Records contained in a dataset
========================

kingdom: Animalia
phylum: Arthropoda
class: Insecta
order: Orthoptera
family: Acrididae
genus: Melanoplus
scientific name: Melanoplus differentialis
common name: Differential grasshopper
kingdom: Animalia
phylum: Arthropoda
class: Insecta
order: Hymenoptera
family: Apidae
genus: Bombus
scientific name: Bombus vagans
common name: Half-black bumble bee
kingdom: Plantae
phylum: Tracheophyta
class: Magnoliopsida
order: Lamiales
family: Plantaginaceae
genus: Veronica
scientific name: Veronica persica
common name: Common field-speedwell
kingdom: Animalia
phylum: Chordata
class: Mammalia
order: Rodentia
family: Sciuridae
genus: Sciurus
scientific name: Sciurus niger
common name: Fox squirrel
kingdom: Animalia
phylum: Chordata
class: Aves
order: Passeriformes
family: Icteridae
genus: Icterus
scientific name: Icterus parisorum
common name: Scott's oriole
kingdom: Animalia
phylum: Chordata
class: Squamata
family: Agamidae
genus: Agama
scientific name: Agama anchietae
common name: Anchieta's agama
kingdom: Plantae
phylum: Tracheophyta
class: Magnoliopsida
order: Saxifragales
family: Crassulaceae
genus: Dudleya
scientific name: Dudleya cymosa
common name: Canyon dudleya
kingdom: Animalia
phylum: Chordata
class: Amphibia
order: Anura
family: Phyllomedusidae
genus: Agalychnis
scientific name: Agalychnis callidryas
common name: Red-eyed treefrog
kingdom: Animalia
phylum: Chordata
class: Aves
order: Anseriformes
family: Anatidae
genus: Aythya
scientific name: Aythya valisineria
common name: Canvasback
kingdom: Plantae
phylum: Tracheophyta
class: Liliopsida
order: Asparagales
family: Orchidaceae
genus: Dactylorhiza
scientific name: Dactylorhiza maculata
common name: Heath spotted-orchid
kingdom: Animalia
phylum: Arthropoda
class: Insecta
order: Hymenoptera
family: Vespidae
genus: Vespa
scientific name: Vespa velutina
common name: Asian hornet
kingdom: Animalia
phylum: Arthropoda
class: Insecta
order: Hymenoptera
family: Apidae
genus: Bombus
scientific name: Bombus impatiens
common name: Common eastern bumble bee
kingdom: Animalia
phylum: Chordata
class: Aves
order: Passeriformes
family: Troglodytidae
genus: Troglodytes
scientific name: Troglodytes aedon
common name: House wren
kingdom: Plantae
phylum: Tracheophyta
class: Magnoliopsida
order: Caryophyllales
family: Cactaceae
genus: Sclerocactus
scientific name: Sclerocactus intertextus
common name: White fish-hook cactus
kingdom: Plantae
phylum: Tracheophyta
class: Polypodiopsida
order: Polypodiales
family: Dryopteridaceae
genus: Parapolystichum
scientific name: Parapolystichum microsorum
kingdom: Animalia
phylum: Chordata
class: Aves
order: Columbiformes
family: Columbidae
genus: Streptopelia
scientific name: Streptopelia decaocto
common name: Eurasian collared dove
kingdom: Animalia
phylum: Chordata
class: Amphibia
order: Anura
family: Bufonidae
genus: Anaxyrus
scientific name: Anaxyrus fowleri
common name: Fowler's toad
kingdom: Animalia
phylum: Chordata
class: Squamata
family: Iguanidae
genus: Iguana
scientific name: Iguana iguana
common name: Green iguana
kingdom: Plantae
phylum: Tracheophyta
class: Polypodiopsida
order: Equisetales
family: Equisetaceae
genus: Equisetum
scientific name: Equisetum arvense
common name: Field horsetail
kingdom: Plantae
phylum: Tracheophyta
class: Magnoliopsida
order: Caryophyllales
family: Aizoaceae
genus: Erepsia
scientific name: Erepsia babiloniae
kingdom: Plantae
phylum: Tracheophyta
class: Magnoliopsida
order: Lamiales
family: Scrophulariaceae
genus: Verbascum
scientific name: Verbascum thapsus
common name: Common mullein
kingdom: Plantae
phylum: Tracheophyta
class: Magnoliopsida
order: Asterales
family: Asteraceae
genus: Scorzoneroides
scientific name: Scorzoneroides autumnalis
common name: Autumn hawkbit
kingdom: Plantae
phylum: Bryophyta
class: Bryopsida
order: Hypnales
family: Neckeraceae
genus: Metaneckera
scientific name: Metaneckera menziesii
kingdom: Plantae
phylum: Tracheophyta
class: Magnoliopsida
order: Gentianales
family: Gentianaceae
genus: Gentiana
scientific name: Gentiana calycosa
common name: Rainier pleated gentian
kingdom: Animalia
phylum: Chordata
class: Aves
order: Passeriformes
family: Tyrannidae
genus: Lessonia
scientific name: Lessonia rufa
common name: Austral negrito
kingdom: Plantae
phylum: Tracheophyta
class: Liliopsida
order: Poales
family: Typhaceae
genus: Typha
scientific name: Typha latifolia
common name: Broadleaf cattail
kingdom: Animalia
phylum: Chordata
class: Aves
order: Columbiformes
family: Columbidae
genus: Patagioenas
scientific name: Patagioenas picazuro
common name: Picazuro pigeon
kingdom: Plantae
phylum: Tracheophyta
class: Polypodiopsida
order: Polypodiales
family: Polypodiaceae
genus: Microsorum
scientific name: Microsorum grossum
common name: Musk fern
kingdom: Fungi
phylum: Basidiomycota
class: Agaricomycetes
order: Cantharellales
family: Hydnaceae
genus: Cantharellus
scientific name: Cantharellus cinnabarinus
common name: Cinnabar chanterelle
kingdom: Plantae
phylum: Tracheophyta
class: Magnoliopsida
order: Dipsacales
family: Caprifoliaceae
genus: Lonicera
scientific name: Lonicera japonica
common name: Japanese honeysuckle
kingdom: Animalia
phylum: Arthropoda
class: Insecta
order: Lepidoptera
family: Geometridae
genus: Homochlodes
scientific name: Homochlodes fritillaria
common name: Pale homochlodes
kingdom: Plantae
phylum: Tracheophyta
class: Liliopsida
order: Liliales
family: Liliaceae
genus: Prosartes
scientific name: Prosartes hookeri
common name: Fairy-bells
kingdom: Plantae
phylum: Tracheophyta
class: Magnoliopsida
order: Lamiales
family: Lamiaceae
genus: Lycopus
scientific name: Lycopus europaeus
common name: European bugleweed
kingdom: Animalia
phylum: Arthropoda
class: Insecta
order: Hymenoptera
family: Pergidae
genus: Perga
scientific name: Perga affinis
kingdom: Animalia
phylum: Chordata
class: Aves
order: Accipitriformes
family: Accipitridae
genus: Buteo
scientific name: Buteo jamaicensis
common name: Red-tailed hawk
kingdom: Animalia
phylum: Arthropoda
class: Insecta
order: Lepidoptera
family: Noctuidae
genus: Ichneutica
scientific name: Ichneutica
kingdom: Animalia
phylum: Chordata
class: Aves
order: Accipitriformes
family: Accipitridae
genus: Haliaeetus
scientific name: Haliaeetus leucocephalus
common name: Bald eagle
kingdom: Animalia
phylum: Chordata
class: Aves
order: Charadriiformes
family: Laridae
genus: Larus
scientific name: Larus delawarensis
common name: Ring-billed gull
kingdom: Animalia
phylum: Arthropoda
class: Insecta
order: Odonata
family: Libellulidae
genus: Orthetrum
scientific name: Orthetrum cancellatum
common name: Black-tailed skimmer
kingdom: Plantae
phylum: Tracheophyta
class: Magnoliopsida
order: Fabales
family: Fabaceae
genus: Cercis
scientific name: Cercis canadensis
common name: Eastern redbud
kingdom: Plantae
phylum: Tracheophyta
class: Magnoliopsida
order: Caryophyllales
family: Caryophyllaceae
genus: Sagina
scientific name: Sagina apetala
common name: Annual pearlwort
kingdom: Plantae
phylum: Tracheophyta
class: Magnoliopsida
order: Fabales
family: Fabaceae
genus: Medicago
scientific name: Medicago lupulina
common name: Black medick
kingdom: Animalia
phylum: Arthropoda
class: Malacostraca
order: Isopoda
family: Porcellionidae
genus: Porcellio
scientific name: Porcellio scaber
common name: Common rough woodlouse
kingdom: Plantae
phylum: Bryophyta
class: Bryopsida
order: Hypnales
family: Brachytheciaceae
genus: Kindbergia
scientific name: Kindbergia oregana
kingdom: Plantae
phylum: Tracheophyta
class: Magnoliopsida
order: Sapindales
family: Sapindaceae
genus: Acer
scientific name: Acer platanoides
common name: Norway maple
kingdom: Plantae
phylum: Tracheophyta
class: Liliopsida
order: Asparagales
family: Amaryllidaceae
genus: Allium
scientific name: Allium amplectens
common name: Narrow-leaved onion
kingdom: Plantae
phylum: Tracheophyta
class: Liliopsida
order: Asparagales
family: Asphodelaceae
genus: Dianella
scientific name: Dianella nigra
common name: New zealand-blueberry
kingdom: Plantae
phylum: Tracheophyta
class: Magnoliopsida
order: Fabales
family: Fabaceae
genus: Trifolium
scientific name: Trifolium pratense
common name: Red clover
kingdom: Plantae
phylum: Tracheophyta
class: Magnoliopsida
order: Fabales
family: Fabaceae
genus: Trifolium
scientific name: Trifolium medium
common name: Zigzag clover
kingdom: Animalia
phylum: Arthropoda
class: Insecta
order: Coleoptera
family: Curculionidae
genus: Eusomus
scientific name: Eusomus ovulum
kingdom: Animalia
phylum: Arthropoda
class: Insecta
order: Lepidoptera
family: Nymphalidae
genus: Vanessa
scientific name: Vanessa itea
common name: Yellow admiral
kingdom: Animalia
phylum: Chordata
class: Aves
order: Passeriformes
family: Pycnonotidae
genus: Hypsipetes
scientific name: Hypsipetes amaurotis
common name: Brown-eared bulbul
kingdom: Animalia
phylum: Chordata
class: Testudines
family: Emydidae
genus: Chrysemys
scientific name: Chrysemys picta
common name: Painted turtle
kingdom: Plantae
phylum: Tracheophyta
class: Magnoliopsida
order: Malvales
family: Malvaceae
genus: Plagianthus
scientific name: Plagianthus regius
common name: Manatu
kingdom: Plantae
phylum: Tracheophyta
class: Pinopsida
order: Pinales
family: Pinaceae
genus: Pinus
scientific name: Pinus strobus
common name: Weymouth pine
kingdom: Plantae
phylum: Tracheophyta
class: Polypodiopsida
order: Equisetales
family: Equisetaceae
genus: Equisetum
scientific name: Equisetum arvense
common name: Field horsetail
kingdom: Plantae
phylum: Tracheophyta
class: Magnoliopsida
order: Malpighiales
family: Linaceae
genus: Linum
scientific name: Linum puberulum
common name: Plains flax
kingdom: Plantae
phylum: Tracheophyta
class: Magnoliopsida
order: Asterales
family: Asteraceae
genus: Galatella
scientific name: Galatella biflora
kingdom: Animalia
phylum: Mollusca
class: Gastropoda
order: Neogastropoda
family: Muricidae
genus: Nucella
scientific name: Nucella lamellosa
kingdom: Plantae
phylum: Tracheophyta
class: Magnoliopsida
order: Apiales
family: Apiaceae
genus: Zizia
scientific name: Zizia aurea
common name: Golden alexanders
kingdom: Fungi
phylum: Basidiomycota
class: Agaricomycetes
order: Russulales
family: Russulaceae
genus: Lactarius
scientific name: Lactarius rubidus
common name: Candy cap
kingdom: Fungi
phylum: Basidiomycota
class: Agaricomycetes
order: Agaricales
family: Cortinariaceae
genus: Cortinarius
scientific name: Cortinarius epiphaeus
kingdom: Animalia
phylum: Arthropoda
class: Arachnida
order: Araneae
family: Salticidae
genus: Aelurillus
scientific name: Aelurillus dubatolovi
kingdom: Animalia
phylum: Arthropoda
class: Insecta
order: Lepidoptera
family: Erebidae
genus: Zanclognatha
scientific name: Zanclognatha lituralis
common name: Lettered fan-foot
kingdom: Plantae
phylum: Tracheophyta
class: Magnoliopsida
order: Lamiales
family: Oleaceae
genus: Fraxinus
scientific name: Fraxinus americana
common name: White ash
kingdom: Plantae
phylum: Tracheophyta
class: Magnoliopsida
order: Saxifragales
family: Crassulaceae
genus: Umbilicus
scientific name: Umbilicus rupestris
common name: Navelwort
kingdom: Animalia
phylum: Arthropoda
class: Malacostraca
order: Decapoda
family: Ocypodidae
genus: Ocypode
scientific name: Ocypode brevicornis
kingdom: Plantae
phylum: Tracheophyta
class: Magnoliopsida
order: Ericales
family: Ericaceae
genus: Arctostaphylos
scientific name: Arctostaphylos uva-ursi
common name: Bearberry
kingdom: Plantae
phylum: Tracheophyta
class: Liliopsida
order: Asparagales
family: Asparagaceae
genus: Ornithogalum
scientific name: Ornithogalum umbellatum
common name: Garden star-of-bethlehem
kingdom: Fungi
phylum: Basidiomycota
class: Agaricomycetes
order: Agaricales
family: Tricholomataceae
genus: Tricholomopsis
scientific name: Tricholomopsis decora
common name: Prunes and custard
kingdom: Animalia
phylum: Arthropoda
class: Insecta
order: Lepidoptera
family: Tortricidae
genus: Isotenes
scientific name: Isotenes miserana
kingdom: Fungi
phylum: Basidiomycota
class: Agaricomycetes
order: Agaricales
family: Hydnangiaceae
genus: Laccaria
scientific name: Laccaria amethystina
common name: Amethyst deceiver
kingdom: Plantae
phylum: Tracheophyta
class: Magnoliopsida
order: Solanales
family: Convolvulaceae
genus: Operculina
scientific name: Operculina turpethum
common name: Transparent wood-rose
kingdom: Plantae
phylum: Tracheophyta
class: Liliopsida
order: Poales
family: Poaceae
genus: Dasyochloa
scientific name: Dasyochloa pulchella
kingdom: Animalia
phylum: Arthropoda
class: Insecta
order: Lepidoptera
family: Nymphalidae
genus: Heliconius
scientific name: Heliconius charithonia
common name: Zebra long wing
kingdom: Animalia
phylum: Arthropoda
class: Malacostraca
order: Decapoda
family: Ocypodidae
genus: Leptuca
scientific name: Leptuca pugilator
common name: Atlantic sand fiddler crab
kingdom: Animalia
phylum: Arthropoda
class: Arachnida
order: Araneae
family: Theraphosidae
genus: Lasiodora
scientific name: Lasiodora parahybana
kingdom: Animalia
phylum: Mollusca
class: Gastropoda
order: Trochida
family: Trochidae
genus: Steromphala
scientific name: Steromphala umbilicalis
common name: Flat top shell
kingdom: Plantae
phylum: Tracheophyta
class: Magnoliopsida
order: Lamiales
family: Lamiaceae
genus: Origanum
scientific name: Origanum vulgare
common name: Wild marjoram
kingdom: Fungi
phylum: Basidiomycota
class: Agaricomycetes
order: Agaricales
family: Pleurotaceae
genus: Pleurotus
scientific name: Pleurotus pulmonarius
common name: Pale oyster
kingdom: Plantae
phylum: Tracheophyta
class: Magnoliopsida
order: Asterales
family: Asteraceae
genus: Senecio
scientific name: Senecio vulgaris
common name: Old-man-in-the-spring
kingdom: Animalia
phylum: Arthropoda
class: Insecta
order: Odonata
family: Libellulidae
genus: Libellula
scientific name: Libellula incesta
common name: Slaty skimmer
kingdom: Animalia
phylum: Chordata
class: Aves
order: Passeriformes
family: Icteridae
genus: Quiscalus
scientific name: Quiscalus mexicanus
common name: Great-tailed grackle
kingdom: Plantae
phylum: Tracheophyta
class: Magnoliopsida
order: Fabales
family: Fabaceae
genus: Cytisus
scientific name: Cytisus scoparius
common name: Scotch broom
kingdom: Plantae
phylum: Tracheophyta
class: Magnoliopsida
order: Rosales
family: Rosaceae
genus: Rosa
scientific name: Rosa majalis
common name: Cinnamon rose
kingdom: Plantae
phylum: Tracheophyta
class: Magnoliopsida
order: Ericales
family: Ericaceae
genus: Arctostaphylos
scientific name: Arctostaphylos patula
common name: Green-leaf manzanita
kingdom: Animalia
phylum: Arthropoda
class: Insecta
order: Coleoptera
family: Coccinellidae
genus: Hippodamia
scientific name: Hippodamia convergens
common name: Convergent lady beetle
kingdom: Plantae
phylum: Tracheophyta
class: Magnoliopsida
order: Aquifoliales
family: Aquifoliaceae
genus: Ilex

========================

Reproduce the stretch of the data from the line containing "genus: Icterus" through the line containing "genus: Dactylorhiza", both lines included, with every line unchanged.

genus: Icterus
scientific name: Icterus parisorum
common name: Scott's oriole
kingdom: Animalia
phylum: Chordata
class: Squamata
family: Agamidae
genus: Agama
scientific name: Agama anchietae
common name: Anchieta's agama
kingdom: Plantae
phylum: Tracheophyta
class: Magnoliopsida
order: Saxifragales
family: Crassulaceae
genus: Dudleya
scientific name: Dudleya cymosa
common name: Canyon dudleya
kingdom: Animalia
phylum: Chordata
class: Amphibia
order: Anura
family: Phyllomedusidae
genus: Agalychnis
scientific name: Agalychnis callidryas
common name: Red-eyed treefrog
kingdom: Animalia
phylum: Chordata
class: Aves
order: Anseriformes
family: Anatidae
genus: Aythya
scientific name: Aythya valisineria
common name: Canvasback
kingdom: Plantae
phylum: Tracheophyta
class: Liliopsida
order: Asparagales
family: Orchidaceae
genus: Dactylorhiza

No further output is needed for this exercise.